Johnston insisted that spending on homelessness and migrants isn’t the reason for the deficit and cuts, but he blamed President Donald Trump for leaving Denver with less than expected in the city’s reserves after the federal government denied a $24 million reimbursement for the city’s migrant response. Money set aside in case of another influx will be used to replenish the city’s savings instead, Johnston added.
Renting Greenhouses, More Speeding Tickets, Other Revenue Ideas
The city is also looking for new ways to make money, Johnston said, then shared three plans for adding $5.7 million to the city’s annual revenue.
The Department of Parks & Recreation will start renting out greenhouses, increase the cost of adult sports leagues and lower 40 percent discounts for annual recreation center memberships to 30 percent discounts, Johnston announced. All three moves are expected to generate $1.4 million in annual revenue.

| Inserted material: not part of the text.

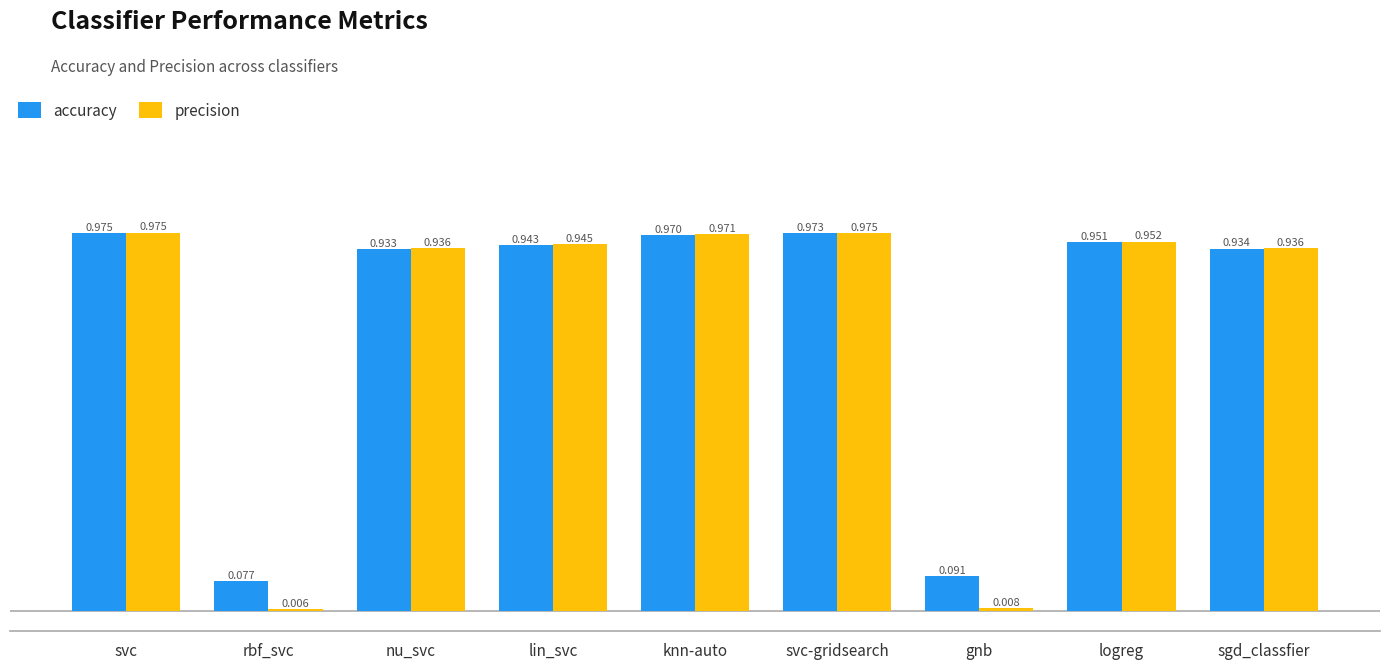

Is the value of accuracy at lin_svc greater than the value of precision at logreg?

No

“We had a great Parks & Rec employee who identified that they get lots of requests from people who can’t find greenhouse space in the city,” Johnston explained. “We have available greenhouse space, so for the first time, we will rent greenhouse space.”
The Denver Fire Department will begin new inspection services for conveyances like escalators and elevators. Johnston said that businesses often pay a third party to look at conveyances before getting an official city inspection; this new city service will turn the Fire Department into “a one-stop shop” that can pre-inspect, recommend changes and give a final inspection and approval. Johnston said the service will generate $2.1 million in annual revenue.

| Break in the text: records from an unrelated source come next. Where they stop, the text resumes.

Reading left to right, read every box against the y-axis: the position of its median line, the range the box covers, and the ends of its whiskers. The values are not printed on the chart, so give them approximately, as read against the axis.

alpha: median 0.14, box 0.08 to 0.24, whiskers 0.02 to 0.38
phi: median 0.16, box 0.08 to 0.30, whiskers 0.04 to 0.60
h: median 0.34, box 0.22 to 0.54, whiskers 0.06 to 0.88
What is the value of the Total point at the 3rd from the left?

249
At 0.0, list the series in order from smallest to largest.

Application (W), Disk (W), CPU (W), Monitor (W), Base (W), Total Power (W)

Meanwhile, the Denver Police Department will increase its use of photo radar enforcement. This includes speed vans and photo traffic lights, which take pictures of a vehicle’s license plate if it’s speeding or running a red light and then mail its driver a ticket; fines range from $40 to $75. Johnston expects the increase in photo radar enforcement to bring in an additional $2.2 million a year as more drivers are fined. The increased ticketing will also help address traffic safety concerns, he added.
Downtown Spending
When asked how Johnston plans to solve the root cause of the deficit — a drop in sales tax revenue — he said the city needs to invest to stimulate the local economy and get more residents to spend money.

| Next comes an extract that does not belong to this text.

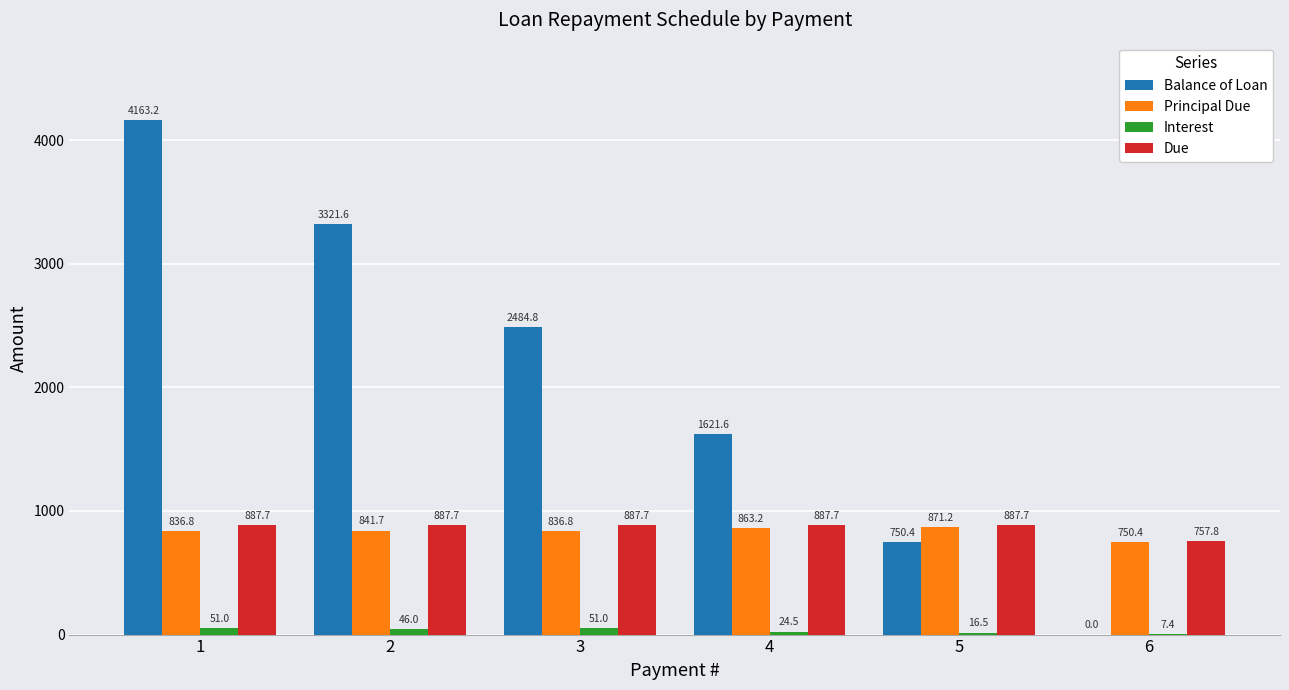

Reading left to right, what are all the values shown in this chart?

Balance of Loan: 4163.2	3321.6	2484.8	1621.6	750.4	0.0
Principal Due: 836.8	841.7	836.8	863.2	871.2	750.4
Interest: 51.0	46.0	51.0	24.5	16.5	7.4
Due: 887.7	887.7	887.7	887.7	887.7	757.8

Johnston said that starts downtown with the help of the Downtown Development Authority, a voter-approved financing system that relies on bonds and increases to property taxes between Union Station and Civic Center Park. The city is “really aggressively” pursuing a plan to convert empty office space into apartments with the help of DDA funding.
“That means people can live downtown, they can afford to live there, and they can walk out the door each day and buy coffee or buy lunch or go to the movies,” Johnston said. “That drives revenue downtown.”
He also plugged his Vibrant Denver plan, an upcoming ballot measure that would raise $950 million through bonds to fund critical infrastructure improvements around the city. Johnston said that passing the bond plan would fund “public parks, that are really attractive to folks who want to live and play around them” and “streetscapes, like the Santa Fe [Drive] streetscape, where you’ll see all the First Friday art activation…people will want to stop in at a restaurant or an art gallery.”
He said the city will also benefit from “high-profile investments” like the Women’s Soccer Stadium, the Broncos move to Burnham Yard, and continued work around the National Western Stock Show and River Mile.
“Those are all places that will bring more retail activation, more commercial activation and more revenue,” Johnston said. “It’s a big downtown plan, it’s a big bond plan and it’s a special events plan that we want to push at the same time.”